Парнишка посмотрел на этот палец с угольно-смазочным трауром под ногтем после сборки мотоцикла, и на кожаный напульсник в потертых заклепках, и на крупную, прошитую венами руку с татуировками, ужасными синими ножами и петлями, и мне почудилось, будто возражений он не изобретет и сейчас пустит Старика Берта похавать индейки. Но тут к нему подкрался какой-то вареный туз с длинными бакенбардами и лицемерной улыбочкой. Туз поедал миндальное печенье.
– Ничего им не давай, Клейбёрн, – посоветовал сей колоритный персонаж – говорил он в длинный костистый нос и при этом жевал. – Пускай поют, сколько влезет, мне пофиг. – И по глупости прибавил: – Все они паразиты и попрошайки.
– Чё это было, браток? – широко улыбаясь, осведомился Берт и перевел взгляд с индюшки на блюдо посочнее. – Чё ты сказал?

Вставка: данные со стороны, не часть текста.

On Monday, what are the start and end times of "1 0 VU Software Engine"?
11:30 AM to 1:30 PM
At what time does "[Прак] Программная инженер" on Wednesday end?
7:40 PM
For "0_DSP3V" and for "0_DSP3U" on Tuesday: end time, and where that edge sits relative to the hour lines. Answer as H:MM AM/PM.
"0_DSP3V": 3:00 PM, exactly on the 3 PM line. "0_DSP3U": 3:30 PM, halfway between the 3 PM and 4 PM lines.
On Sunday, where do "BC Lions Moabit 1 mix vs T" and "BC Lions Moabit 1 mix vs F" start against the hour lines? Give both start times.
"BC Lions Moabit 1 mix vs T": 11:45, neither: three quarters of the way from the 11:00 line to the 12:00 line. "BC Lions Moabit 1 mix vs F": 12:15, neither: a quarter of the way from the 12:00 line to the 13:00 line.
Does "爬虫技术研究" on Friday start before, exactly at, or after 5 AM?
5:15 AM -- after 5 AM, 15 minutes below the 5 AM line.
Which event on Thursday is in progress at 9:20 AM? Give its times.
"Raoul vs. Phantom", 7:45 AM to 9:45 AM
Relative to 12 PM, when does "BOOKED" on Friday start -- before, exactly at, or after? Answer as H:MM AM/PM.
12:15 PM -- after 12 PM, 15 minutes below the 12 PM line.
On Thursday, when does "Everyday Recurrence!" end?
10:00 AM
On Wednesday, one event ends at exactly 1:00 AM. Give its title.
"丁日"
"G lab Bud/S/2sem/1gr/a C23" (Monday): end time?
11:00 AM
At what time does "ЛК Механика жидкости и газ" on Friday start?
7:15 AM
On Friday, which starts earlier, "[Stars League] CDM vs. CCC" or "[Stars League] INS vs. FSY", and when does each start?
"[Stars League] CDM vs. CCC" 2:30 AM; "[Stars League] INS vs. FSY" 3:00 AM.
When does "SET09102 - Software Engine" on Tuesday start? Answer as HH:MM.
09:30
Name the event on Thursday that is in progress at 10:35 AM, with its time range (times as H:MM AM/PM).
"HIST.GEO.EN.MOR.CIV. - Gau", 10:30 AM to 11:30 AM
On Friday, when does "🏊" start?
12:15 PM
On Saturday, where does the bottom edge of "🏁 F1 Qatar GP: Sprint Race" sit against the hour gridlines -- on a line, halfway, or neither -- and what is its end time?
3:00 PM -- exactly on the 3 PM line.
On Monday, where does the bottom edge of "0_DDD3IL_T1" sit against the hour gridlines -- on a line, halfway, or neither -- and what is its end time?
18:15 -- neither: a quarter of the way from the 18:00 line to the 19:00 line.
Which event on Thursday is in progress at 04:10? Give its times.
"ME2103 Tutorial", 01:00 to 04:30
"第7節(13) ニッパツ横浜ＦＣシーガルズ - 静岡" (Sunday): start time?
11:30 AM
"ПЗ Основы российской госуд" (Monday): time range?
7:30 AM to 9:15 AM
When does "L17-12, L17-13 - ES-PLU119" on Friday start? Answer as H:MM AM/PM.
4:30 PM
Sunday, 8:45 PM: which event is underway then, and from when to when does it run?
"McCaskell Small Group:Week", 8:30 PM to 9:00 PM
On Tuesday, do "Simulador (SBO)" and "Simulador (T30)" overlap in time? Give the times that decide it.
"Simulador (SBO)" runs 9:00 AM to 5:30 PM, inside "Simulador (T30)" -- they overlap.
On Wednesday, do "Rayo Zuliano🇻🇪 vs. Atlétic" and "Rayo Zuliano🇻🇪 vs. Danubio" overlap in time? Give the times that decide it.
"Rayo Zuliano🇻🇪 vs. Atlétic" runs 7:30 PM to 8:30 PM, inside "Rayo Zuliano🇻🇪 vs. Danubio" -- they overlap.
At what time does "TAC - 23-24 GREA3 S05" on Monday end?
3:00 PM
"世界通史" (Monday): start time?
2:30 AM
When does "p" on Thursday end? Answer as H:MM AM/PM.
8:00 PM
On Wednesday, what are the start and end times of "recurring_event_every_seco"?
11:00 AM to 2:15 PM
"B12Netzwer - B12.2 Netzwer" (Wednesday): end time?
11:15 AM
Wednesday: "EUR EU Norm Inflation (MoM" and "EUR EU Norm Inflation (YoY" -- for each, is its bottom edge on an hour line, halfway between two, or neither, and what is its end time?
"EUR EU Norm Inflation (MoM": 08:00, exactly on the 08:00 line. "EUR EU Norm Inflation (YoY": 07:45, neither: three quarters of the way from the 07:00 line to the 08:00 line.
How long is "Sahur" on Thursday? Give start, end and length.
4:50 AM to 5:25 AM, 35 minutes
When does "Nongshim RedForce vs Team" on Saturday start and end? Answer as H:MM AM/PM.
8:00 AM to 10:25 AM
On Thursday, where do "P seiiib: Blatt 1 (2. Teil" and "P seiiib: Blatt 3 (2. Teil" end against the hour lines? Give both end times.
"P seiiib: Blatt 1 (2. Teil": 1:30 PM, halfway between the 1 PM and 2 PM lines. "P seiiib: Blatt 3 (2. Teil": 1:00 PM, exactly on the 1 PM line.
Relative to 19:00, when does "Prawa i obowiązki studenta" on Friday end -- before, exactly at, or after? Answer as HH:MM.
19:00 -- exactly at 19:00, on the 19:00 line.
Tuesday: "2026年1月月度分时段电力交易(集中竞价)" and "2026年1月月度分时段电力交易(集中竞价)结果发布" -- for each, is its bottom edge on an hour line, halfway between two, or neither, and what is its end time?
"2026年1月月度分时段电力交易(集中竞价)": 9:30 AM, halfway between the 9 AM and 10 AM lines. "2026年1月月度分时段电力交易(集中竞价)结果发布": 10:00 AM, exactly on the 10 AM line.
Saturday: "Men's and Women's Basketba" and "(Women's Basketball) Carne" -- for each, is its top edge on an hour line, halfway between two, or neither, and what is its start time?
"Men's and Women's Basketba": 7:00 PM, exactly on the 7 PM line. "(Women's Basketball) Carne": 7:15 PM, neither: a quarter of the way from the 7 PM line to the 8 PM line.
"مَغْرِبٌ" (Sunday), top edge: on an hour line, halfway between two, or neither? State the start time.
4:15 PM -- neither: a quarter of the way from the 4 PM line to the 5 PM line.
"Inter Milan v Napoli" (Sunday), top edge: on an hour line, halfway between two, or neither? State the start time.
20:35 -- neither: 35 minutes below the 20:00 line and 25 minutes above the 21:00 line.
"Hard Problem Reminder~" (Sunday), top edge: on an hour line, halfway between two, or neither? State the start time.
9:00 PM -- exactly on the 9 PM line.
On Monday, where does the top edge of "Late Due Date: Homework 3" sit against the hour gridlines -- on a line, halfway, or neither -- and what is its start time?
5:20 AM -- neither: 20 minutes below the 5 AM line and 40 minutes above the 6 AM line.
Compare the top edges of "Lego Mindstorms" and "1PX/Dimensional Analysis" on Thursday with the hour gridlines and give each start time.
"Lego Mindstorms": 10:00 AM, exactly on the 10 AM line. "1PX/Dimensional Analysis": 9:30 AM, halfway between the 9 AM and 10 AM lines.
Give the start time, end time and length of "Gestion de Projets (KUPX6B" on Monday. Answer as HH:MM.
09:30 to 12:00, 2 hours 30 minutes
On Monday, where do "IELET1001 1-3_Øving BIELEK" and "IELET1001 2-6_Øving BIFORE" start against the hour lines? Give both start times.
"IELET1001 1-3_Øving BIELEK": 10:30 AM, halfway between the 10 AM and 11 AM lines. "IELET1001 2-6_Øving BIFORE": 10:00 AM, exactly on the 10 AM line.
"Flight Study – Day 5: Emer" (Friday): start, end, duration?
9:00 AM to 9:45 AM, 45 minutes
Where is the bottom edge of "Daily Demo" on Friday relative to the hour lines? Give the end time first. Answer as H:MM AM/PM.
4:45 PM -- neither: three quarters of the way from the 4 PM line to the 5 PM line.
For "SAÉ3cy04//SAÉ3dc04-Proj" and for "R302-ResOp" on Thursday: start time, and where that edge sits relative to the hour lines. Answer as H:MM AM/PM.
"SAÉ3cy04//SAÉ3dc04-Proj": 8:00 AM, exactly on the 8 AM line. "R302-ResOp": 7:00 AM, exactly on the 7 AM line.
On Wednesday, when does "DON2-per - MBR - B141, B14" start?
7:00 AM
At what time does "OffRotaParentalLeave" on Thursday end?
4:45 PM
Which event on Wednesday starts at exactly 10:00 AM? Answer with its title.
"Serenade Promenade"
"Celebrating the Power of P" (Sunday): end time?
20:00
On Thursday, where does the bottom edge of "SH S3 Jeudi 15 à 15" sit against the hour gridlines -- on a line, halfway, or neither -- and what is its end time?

– Я сказал: «Паразиты и попрошайки».
Бабах! Управленец исполнил обратное сальто, долетел аж до стены, медленно сполз и осел до самого плинтуса, где и застыл помятой радугой. Комната вдруг поляризовалась: англичане, явив британскую твердость, мигом перепрыгнули на одну сторону ковра и окружили побитого соплеменника, все янки остались по другую сторону.
– Кто-нибудь еще, – осведомился Берт у толпы, сверлившей нас взглядами, – полагает, что мы паразиты или попрошайки?
То был ясный вызов, и все понимали: надо отвечать, или ни один игрок местной команды больше не глянет статуе адмирала Нельсона в стальное око. Я снял часы и убрал в карман. Музыка умолкла. Войска напружинились и напряглись, готовясь к схватке.
И в эту тлеющую мизансцену, прямо между двух воинств на пороге бойни, вступил Джон Леннон в красном костюме Санта-Клауса и с дурацкой белой бородой.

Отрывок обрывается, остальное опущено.